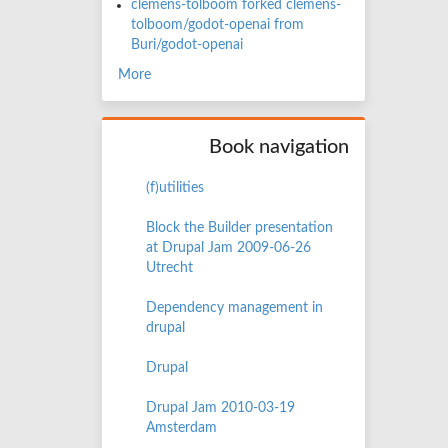
clemens-tolboom forked clemens-
tolboom/godot-openai from
Buri/godot-openai
More
Book navigation
(f)utilities
Block the Builder presentation
at Drupal Jam 2009-06-26
Utrecht
Dependency management in
drupal
Drupal
Drupal Jam 2010-03-19
Amsterdam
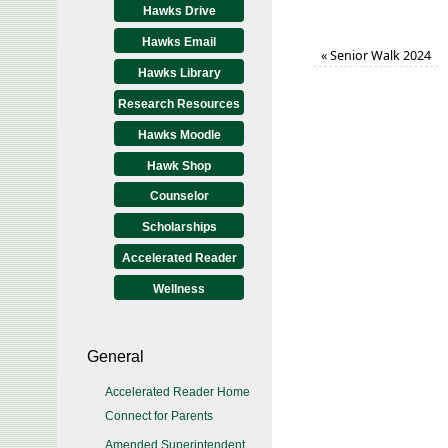
Hawks Drive
Hawks Email
«
Senior Walk 2024
Hawks Library
Research Resources
Hawks Moodle
Hawk Shop
Counselor
Scholarships
Accelerated Reader
Wellness
General
Accelerated Reader Home
Connect for Parents
Amended Superintendent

> What to do:
Please reproduce the records above exactly, omitting every picture.

> Your response:
clemens-tolboom forked clemens-
tolboom/godot-openai from
Buri/godot-openai
More
Book navigation
(f)utilities
Block the Builder presentation
at Drupal Jam 2009-06-26
Utrecht
Dependency management in
drupal
Drupal
Drupal Jam 2010-03-19
Amsterdam
Hawks Drive
Hawks Email
«
Senior Walk 2024
Hawks Library
Research Resources
Hawks Moodle
Hawk Shop
Counselor
Scholarships
Accelerated Reader
Wellness
General
Accelerated Reader Home
Connect for Parents
Amended Superintendent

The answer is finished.